Album Review

Lonesome River Band's "Bridging the Tradition" Blends Traditional, Progressive Bluegrass

Lonesome River Band - Bridging the Tradition

It's hard to believe that this year marks 25 years since the release of the Lonesome River Band's groundbreaking release, "Carrying the Tradition,"  in 1991. 

Keeping true the the title of their debut, the Lonesome River Band has carried the traditional torch proudly while making significant contributions to the bluegrass genre with their original songs.

Banjo player Sammy Shelor says their latest release, which was available March 18, is different from anything they have done in the past. "The songs are ones that we are really personally interested in doing," he said.  "What we came up with has once again helped to recreate our sound.  All the while, we are being true to ourselves as musicans."

The strategy resulted in a great record.  As you listen, you can tell that the band really is personally invested in these songs and they are having fun playing bluegrass music. 

While the album does sound different from past projects, it is a good kind of different.  This is a project that will not disappoint the fans of traditional bluegrass, while giving fans of the more progressive bluegrass sound something they will enjoy as well. 

I sometimes like to pay special attention to the first and last track when I am reviewing an album because these two songs are the frame that holds the project together.  The first song is important because is opens the project and helps set the tone. The last song on an album is equally important because it should tie all the songs on the album together in some way while leaving fans hungry for more. 

On "Bridging The Tradition,"  the first track is "Anything To Make Her Mine," a traditional-sounding bluegrass song that tackles probably the most timeless of any possible song topic - love.  It was also a great choice because it showcases the brilliant harmonies of the band.

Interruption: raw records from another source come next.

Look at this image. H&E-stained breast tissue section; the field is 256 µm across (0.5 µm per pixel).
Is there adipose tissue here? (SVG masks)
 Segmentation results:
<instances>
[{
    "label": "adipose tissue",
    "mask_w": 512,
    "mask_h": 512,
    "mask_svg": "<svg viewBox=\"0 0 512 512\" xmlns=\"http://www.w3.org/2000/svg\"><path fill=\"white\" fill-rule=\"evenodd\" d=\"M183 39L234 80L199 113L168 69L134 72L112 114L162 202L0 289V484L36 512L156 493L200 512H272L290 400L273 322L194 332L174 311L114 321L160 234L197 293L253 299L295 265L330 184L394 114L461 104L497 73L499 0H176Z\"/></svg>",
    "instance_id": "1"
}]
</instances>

The CD's final track, "Real People," is still a great bluegrass song, but it sounds much more progressive.  I really like the song because it touches on the everyday struggles that we face like not having enough money to do all the things we need to do.  It is very relatable and I think it will leave listeners wanting more.

In between those two songs are ten more wonderful tracks that add to the full package of this album. 

After more than a quarter of a century in the music business, it seems appropriate that they have a song on this album called "Showing My Age," a song about getting older.  It's refreshing to me that this band has chosen to embrace the fact they are getting older instead of pretending they are a band of 20-year-olds.  I look for songs that matter and songs that are full of emotion and honesty.  I think this is an important song because it touches on one important fact: getting older is great because it beats the alternative. 

Another great song is "Waiting on my Heart to Break," a song that centers on a man fearful that he's going to end up with his heart broken. It's a situation and an emotion with which almost anyone can relate. 

Another stand out track is "Rose In Paradise," which a track that will make fans of story songs very happy.